Some children did not receive the best prenatal care or were diagnosed with HIV late and did not receive the intense care they needed. As children have grown older, experts have found that some of them suffer from attention-deficit disorder, depression and various learning disabilities.
In addition, some children are behind in their schooling because early in their lives, survival, not necessarily education, was their first priority.
"Early on, for parents and foster parents, it wasn't so much 'What do you want to be when you grow up?' because it was too scary [to think about] at that time," said Dr. Warren Ng, director of the Special Needs Clinic at Columbia Presbyterian Hospital in New York.
Some HIV-positive teenagers must also deal with the frustration of not being as scholastically advanced as their classmates — some have learning disorders, and some who live at home with their biological families may also have to help their HIV-positive parent struggle with their own illness, taking away time for other things. The burden can be too much for any teenager.

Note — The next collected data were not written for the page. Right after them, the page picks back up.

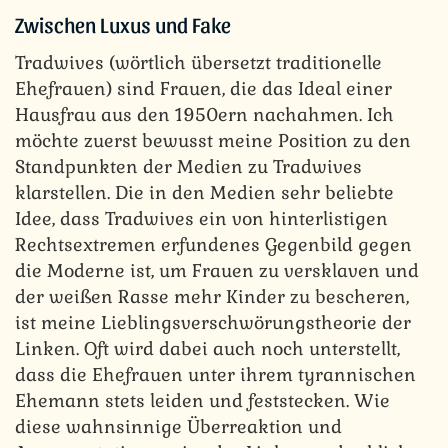
Zwischen Luxus und Fake
Tradwives (wörtlich übersetzt traditionelle
Ehefrauen) sind Frauen, die das Ideal einer
Hausfrau aus den 1950ern nachahmen. Ich
möchte zuerst bewusst meine Position zu den
Standpunkten der Medien zu Tradwives
klarstellen. Die in den Medien sehr beliebte
Idee, dass Tradwives ein von hinterlistigen
Rechtsextremen erfundenes Gegenbild gegen
die Moderne ist, um Frauen zu versklaven und
der weißen Rasse mehr Kinder zu bescheren,
ist meine Lieblingsverschwörungstheorie der
Linken. Oft wird dabei auch noch unterstellt,
dass die Ehefrauen unter ihrem tyrannischen
Ehemann stets leiden und feststecken. Wie
diese wahnsinnige Überreaktion und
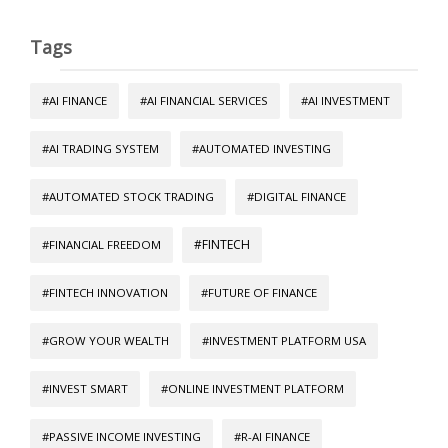
Tags
#AI FINANCE
#AI FINANCIAL SERVICES
#AI INVESTMENT
#AI TRADING SYSTEM
#AUTOMATED INVESTING
#AUTOMATED STOCK TRADING
#DIGITAL FINANCE
#FINTECH
#FINANCIAL FREEDOM
#FINTECH INNOVATION
#FUTURE OF FINANCE
#GROW YOUR WEALTH
#INVESTMENT PLATFORM USA
#INVEST SMART
#ONLINE INVESTMENT PLATFORM
#PASSIVE INCOME INVESTING
#R-AI FINANCE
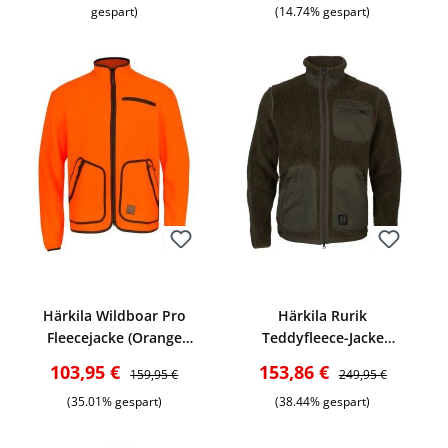
gespart)
(14.74% gespart)
Bewerten
Bewerten
Härkila Wildboar Pro
Härkila Rurik
Fleecejacke (Orange
Teddyfleece-Jacke
blaze)
(Shadow grey/Willow
Verkaufspreis:
Regulärer Preis:
Verkaufspreis:
Regulärer Preis:
103,95 €
153,86 €
159,95 €
249,95 €
green)
(35.01% gespart)
(38.44% gespart)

"These kids can be so angry. They hold a lot inside of them," said Luella Purse, a former volunteer coordinator at ICC who has helped mentor children born HIV-positive for seven years. "Often they take on the family responsibilities — the parents' responsibilities — because their parents are having trouble dealing with their own problems. So when someone confronts them [at school], they get angry and act out, cursing the teachers out and blaming everyone around them. And the thing is they know they're angry, and they don't know why."

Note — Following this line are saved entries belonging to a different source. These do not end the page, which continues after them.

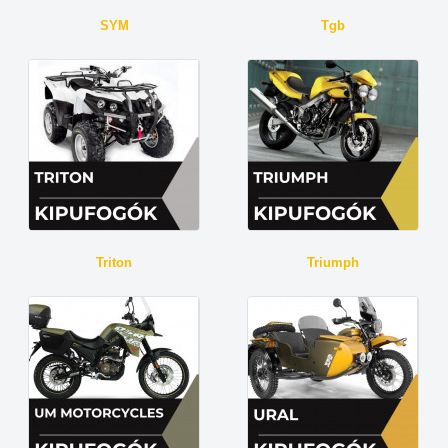
SYM
Tgb
Triton
Triumph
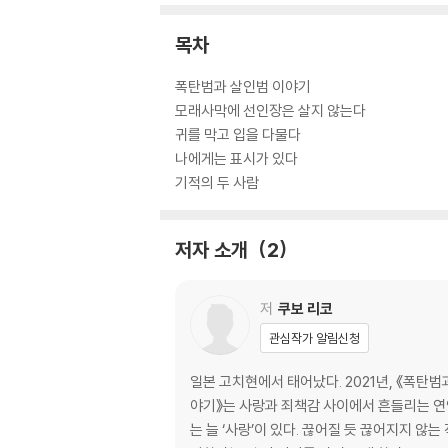
목차
폭탄범과 살인범 이야기
모래사막에 선인장은 살지 않는다
귀를 막고 입을 다물다
나에게는 표시가 있다
기적의 두 사람
저자 소개
2
저
쿠보 리코
관심작가 알림신청
일본 고치현에서 태어났다. 2021년, 《폭탄
야기》는 사랑과 죄책감 사이에서 흔들리는 연
는 늘 ‘사랑’이 있다. 끊어질 듯 끊어지지 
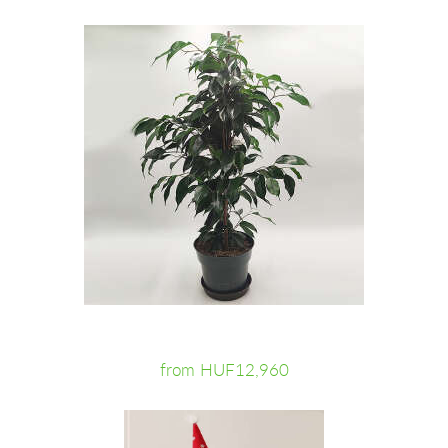
from HUF12,960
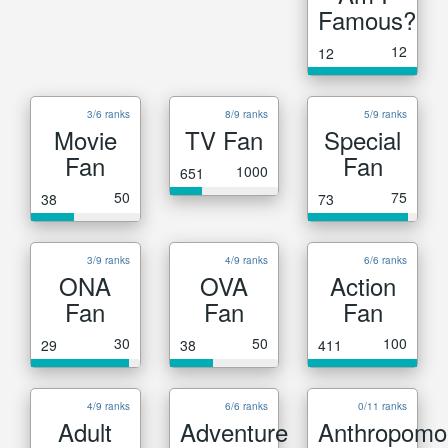
Famous?
12
12
3/6 ranks
8/9 ranks
5/9 ranks
Movie
TV Fan
Special
Fan
Fan
1000
651
50
75
38
73
3/9 ranks
4/9 ranks
6/6 ranks
ONA
OVA
Action
Fan
Fan
Fan
30
50
100
29
38
411
4/9 ranks
6/6 ranks
0/11 ranks
Adult
Adventure
Anthropomo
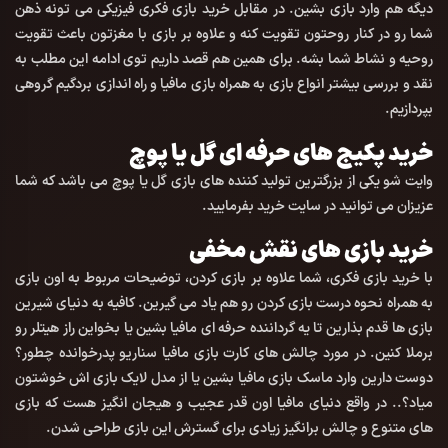
دیگه هم وارد بازی بشین. در مقابل خرید بازی فکری فیزیکی می تونه ذهن
شما رو در کنار روحتون تقویت کنه و علاوه بر بازی با مغزتون باعث تقویت
روحیه و نشاط شما بشه. برای همین هم قصد داریم توی ادامه این مطلب به
نقد و بررسی بیشتر انواع بازی به همراه بازی مافیا و راه اندازی بردگیم گروهی
بپردازیم.
خرید پکیج های حرفه ای گل یا پوچ
وایت شو یکی از بزرگترین تولید کننده های بازی گل یا پوچ می باشد که شما
عزیزان می توانید در سایت خرید بفرمایید.
خرید بازی های نقش مخفی
با خرید بازی فکری، شما علاوه بر بازی کردن، توضیحات مربوط به اون بازی
به همراه نحوه درست بازی کردن رو هم یاد می گیرین. کافیه به دنیای شیرین
بازی ها قدم بذارین تا یه گرداننده حرفه ای مافیا بشین یا بخواین راز هیتلر رو
برملا کنین. در مورد چالش های کارت بازی مافیا سناریو پدرخوانده چطور؟
دوست دارین وارد ماسک بازی مافیا بشین یا از مدل لایک بازی اش خوشتون
میاد؟.. در واقع دنیای مافیا اون قدر عجیب و هیجان انگیز هست که بازی
های متنوع و چالش برانگیز زیادی برای گسترش این بازی طراحی شدن.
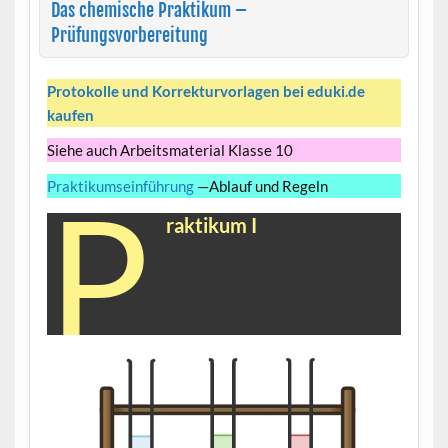
Das chemische Praktikum –
Prüfungsvorbereitung
Protokolle und Korrekturvorlagen bei eduki.de
kaufen
Siehe auch Arbeitsmaterial Klasse 10
Praktikumseinführung
—Ablauf und Regeln
P
raktikum I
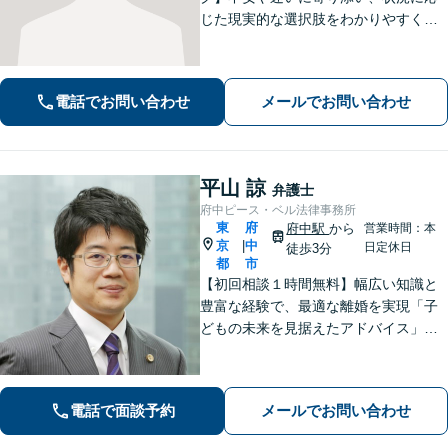
じた現実的な選択肢をわかりやすくご
提案します。納得して前に進めるよ
う、誠実にサポートいたします【全国
対応】【電話・オンライン面談可】
電話でお問い合わせ
メールでお問い合わせ
平山 諒
弁護士
府中ピース・ベル法律事務所
東
府
府中駅
から
営業時間：本
京
中
|
日定休日
徒歩3分
都
市
【初回相談１時間無料】幅広い知識と
豊富な経験で、最適な離婚を実現「子
どもの未来を見据えたアドバイス」
【子連れ相談可】【労働関係の書籍・
論文の執筆実績】企業の労働紛争、ハ
ラスメント対策措置をレクチャー。過
電話で面談予約
メールでお問い合わせ
労死・過労自殺などの問題にも精通
【府中駅3分】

Purse recalls one 14-year-old boy who could only read at a first-grade level and how he would be sent to his school principal's office for fighting. She also remembers how one 8-year-old boy could not tie his shoes or make change at a grocery store.
She is also a "big sister" to a 16-year-old girl she first met at ICC who lives with her mother, who is also HIV-positive and often hospitalized. Purse sighs as she worries about the girl, who must often take on the responsibilities of an adult and has been known to refuse to take her medication to the point where her doctors had to perform an intervention.
"She has a T-cell count of 10," said Purse. "It's like living with a time bomb. If she gets a cold, she could get pneumonia."
Teens who have untreated mental illness also tend to have more difficulty taking medication. Experts say refusal to take medication can represent the rebellion and growing pains adolescents undergo as they seek independence. It can also reflect their desire to feel normal, and depression over their illness, especially if they have watched their parents die while on medication.
"With some of our perinatally born clients, those who have grown up with the disease, a lot of the perception of the medicine came from the early part of time when patients used AZT [zidovudine] just before they died," said Dr. Donna Futterman, pediatrician and director of the Adolescent AIDS Program at Montefiore Medical Center in the Bronx. "If one of your parents die while on medication, you lose a lot of hope. 'My mother died, why am I going to live?'"
These teenagers can feel isolated, making the challenges even greater.